Loan lending standards ease and demand rises, July Loan Survey says

By Sara Rosenberg

New York, Aug. 5 - Lending standards eased and demand grew for commercial and industrial loans in the second quarter, according to the July Senior Loan Officer Opinion Survey on Bank Lending Practices.

On balance, almost all terms on loans were reportedly eased, regardless of firm size, with sizeable net fractions of respondents indicating that spreads were decreased. Also, moderate to large net fractions of banks reported having reduced interest rate floors.
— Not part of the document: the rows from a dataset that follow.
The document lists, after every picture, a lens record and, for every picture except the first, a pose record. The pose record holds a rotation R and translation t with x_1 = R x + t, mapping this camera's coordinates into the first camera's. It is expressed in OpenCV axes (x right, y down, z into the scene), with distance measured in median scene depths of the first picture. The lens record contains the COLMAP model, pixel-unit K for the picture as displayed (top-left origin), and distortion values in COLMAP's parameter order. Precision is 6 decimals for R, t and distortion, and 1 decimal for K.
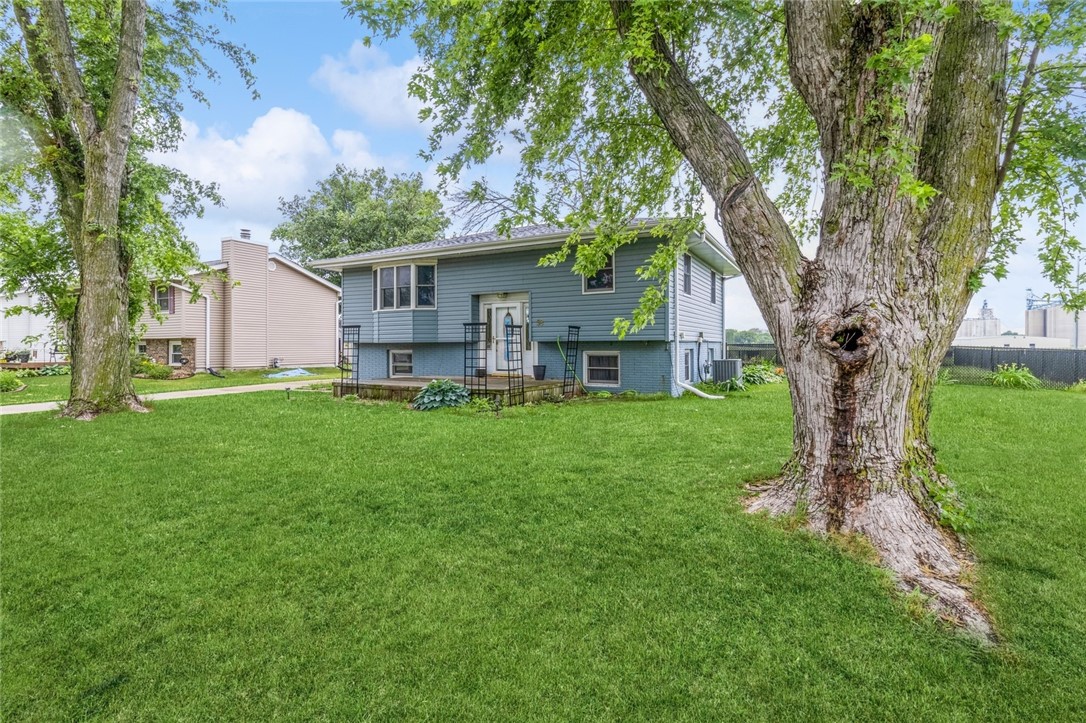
lens RADIAL K [[503.2, 0, 547.5], [0, 503.2, 344.9], [0, 0, 1]] dist [0.002290, 0.000107]
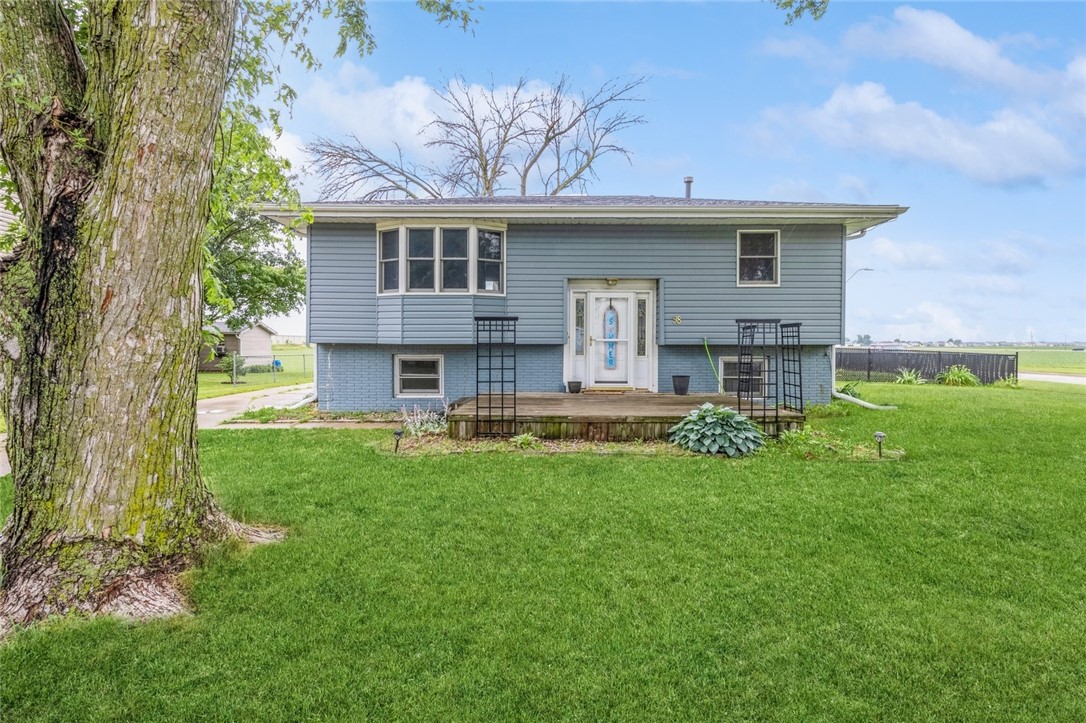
lens RADIAL K [[505.9, 0, 549.5], [0, 505.9, 346.4], [0, 0, 1]] dist [0.000517, 0.000185]
pose [[0.885633, 0.003034, 0.464376, -0.553735], [-0.005732, 0.999974, 0.004398, -0.006270], [-0.464351, -0.006557, 0.885627, 0.407620]]
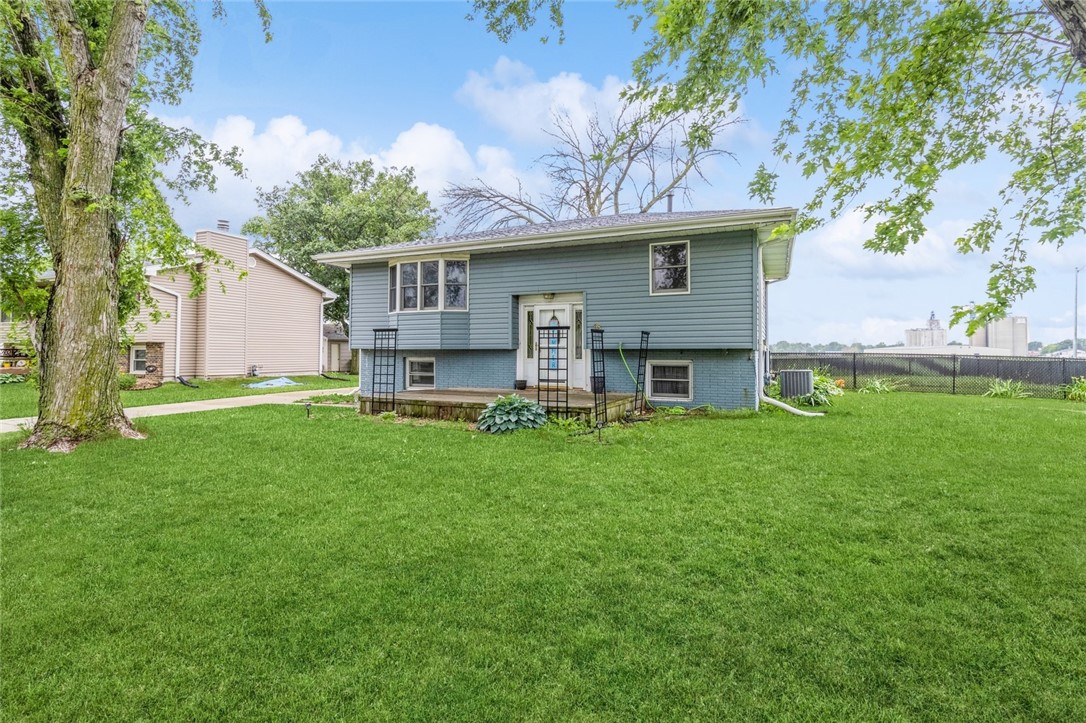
lens RADIAL K [[509.0, 0, 546.4], [0, 509.0, 340.1], [0, 0, 1]] dist [0.003087, 0.000610]
pose [[0.997684, 0.007371, 0.067613, -0.164162], [-0.005855, 0.999727, -0.022604, -0.001764], [-0.067761, 0.022155, 0.997456, 0.125655]]
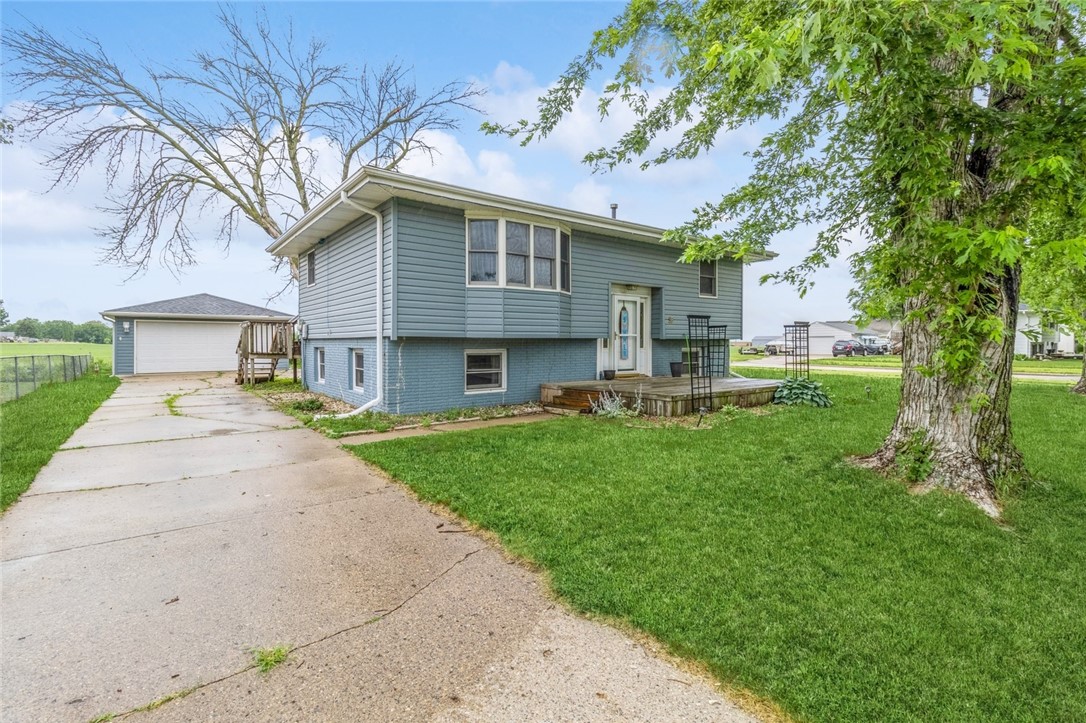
lens RADIAL K [[503.2, 0, 547.5], [0, 503.2, 344.9], [0, 0, 1]] dist [0.002290, 0.000107]
pose [[0.412918, -0.002519, 0.910765, -1.049072], [-0.001684, 0.999992, 0.003529, 0.002393], [-0.910767, -0.002991, 0.412910, 0.815906]]
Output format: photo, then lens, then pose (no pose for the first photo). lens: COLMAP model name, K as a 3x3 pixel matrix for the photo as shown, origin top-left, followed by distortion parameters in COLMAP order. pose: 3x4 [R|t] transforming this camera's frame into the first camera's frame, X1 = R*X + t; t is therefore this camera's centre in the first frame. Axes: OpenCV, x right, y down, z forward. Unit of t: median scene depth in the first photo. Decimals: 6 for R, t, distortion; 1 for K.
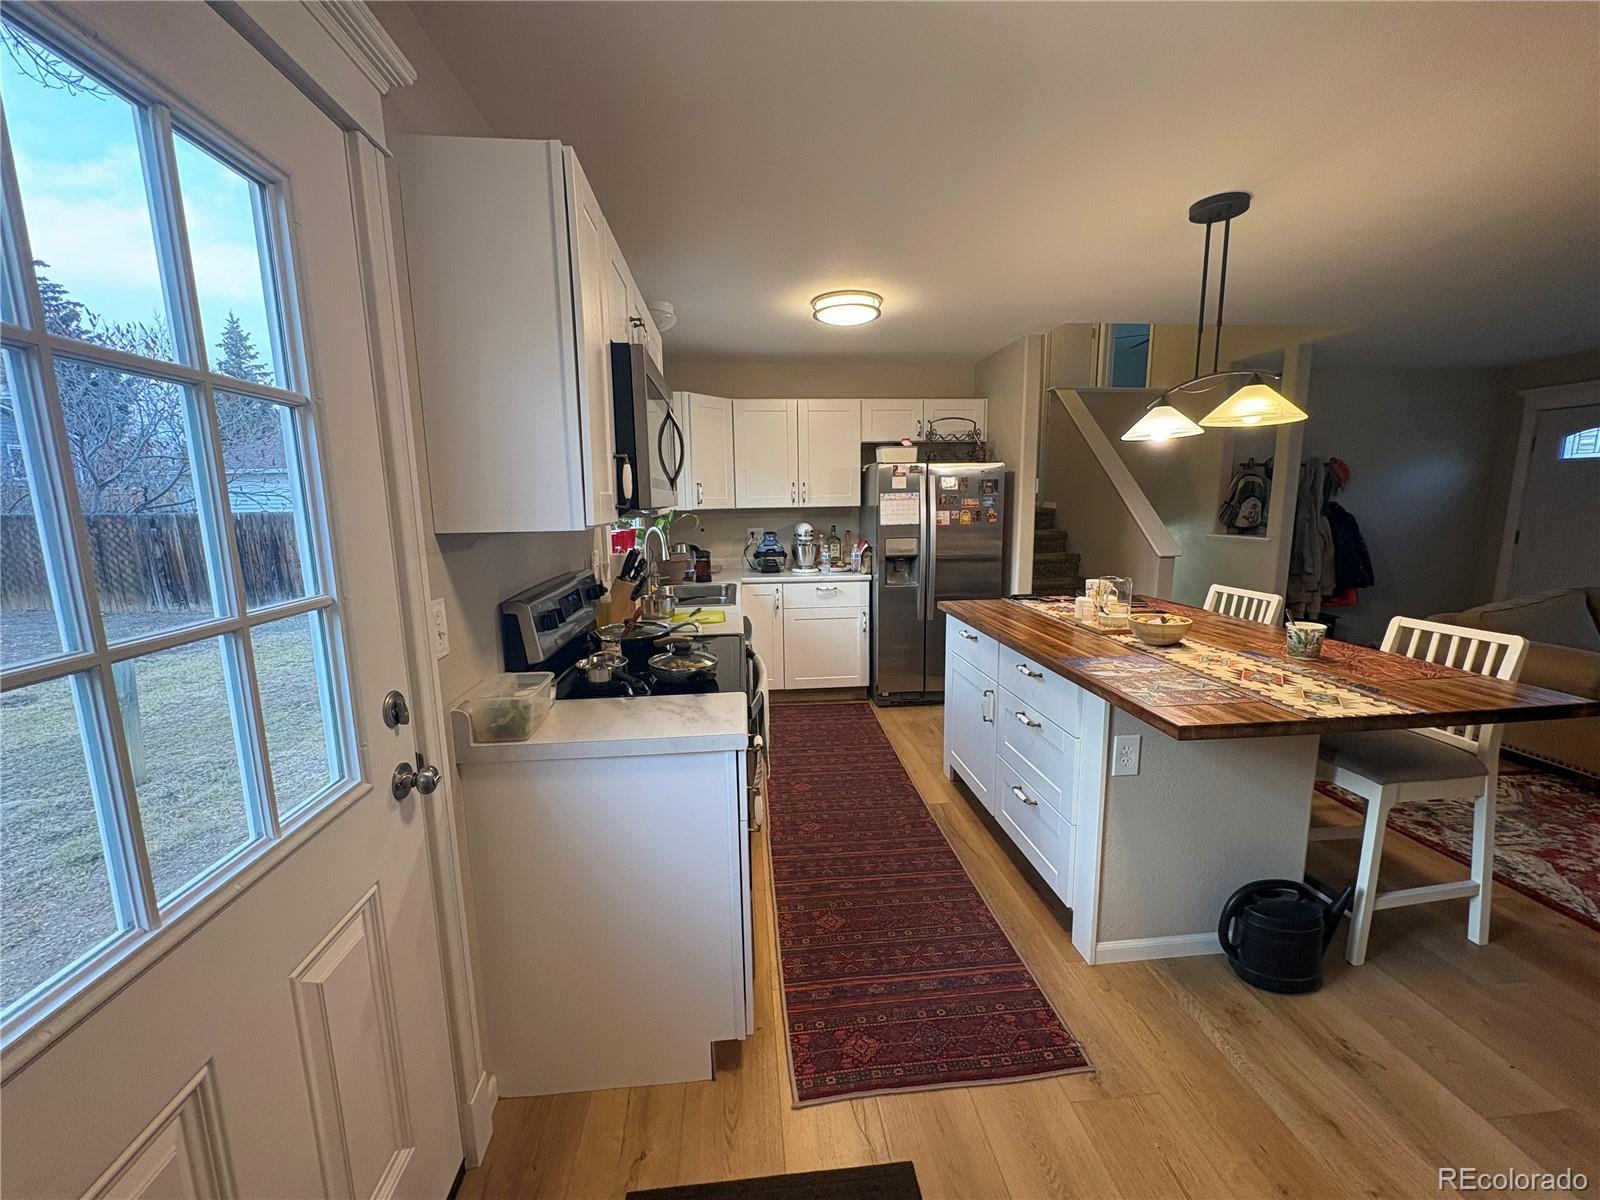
lens RADIAL K [[638.6, 0, 802.0], [0, 638.6, 607.2], [0, 0, 1]] dist [-0.001053, 0.000107]
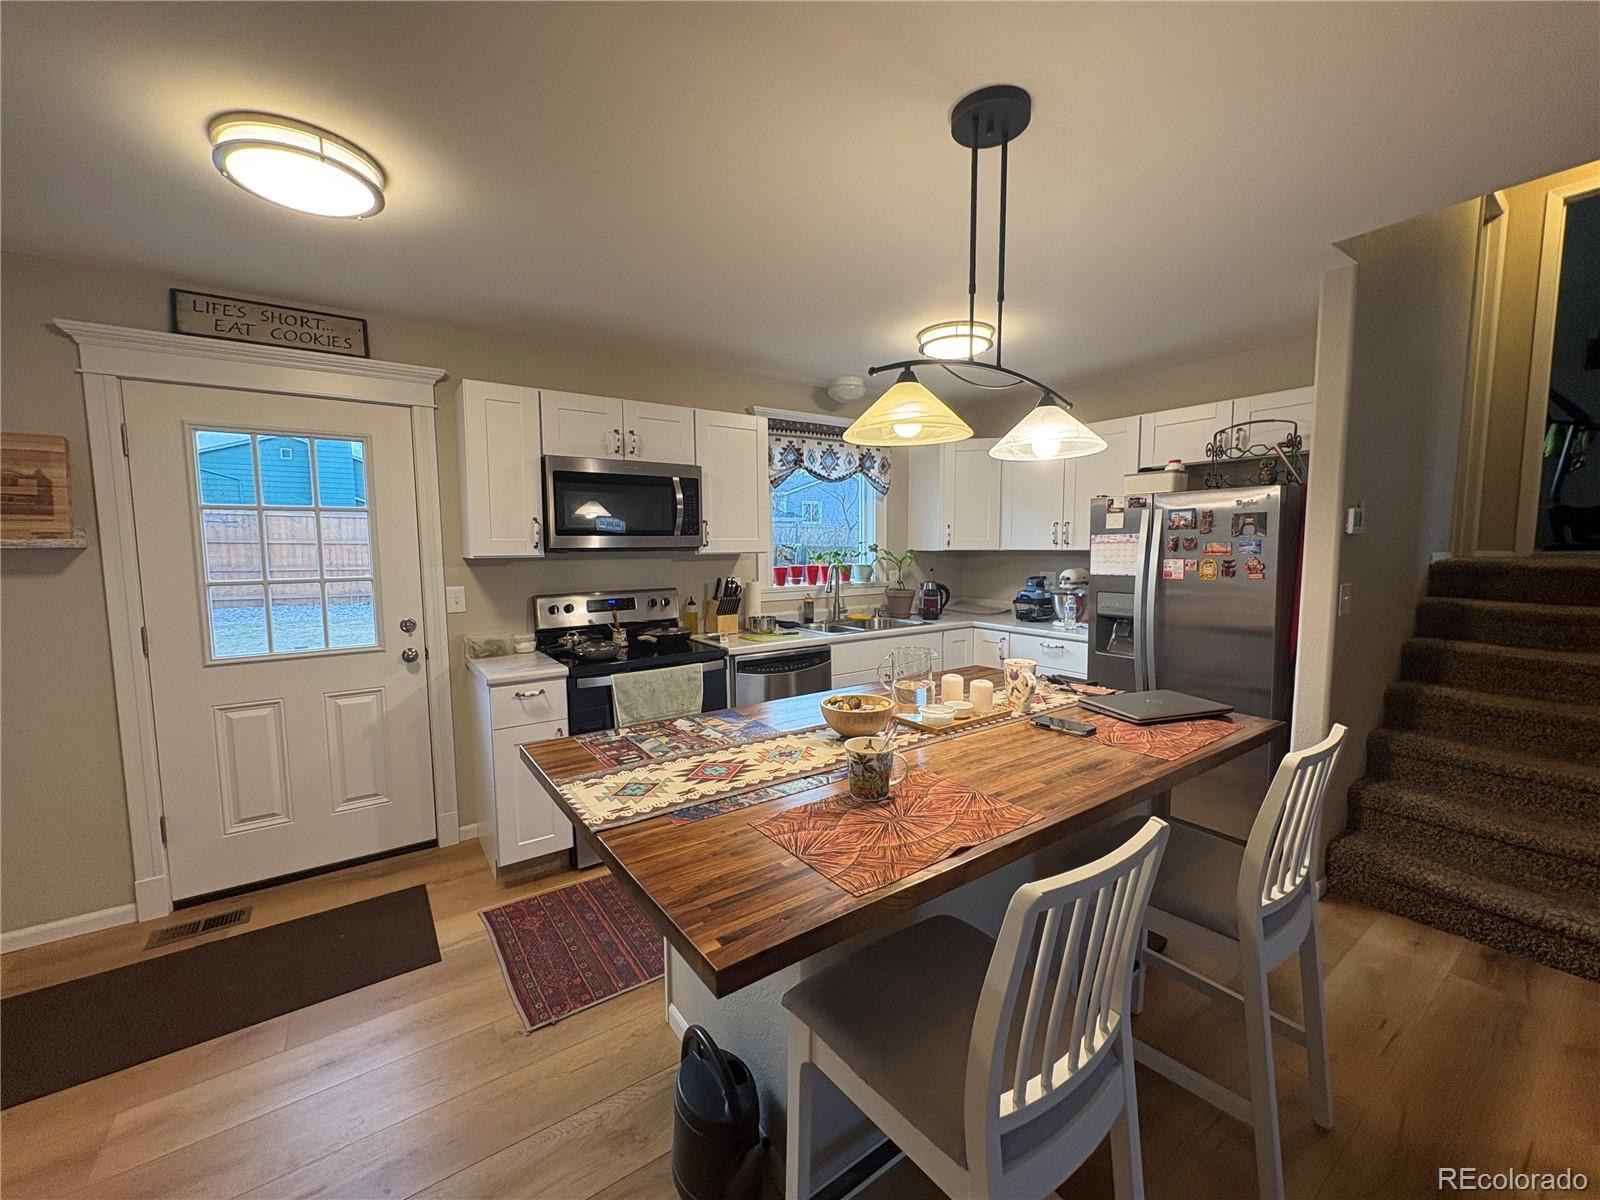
lens RADIAL K [[638.6, 0, 800.8], [0, 638.6, 600.4], [0, 0, 1]] dist [-0.001053, 0.000107]
pose [[0.490539, 0.087338, -0.867031, 0.833270], [-0.144087, 0.989399, 0.018144, -0.075999], [0.859424, 0.116028, 0.497923, 0.382400]]
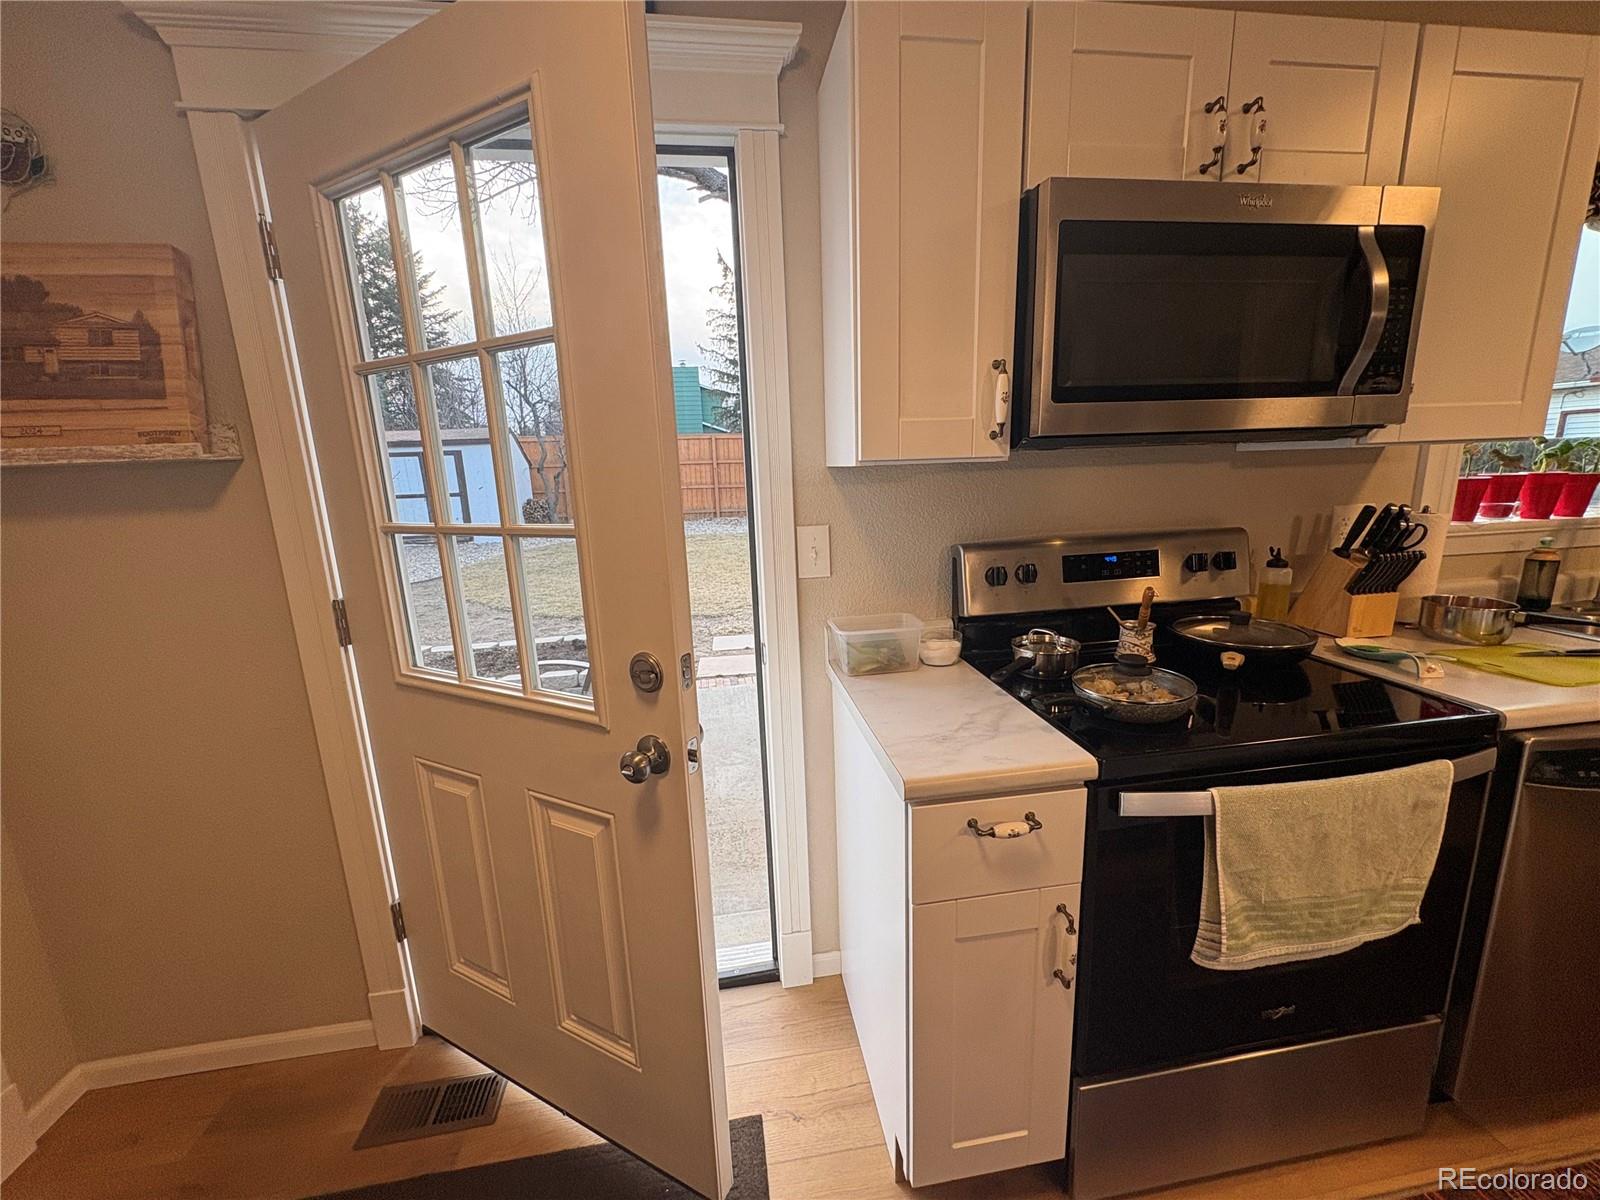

Banks that reported easing standards or terms attributed the move to more aggressive competition from other banks or nonbank lenders. The next most popular reasons indicated by respondents were a more favorable or less uncertain economic outlook and an increased tolerance for risk.

Regarding demand, a moderate net fraction of banks indicated that they had experienced stronger demand from small firms, and a modest net fraction of banks said demand from large and middle-market firms had increased.

Banks reporting stronger loan demand most often cited increases in customers' funding needs related to investment in plant or equipment, inventories and accounts receivable as the top reasons. About half of the banks also mentioned shifts in customer borrowing to their bank from other bank or nonbank sources because those sources became less attractive.

There were some respondents that reported weaker demand for loans, and they cited decreases in customers' funding needs for merger and acquisition financing, investment in plant or equipment, accounts receivable or inventories as the top reasons. In addition, about half of the banks that saw weaker demand pointed to increases in their customers' internally generated funds, and about half reported shifts in customers' borrowing away from their bank because other sources of bank or nonbank borrowing became more attractive.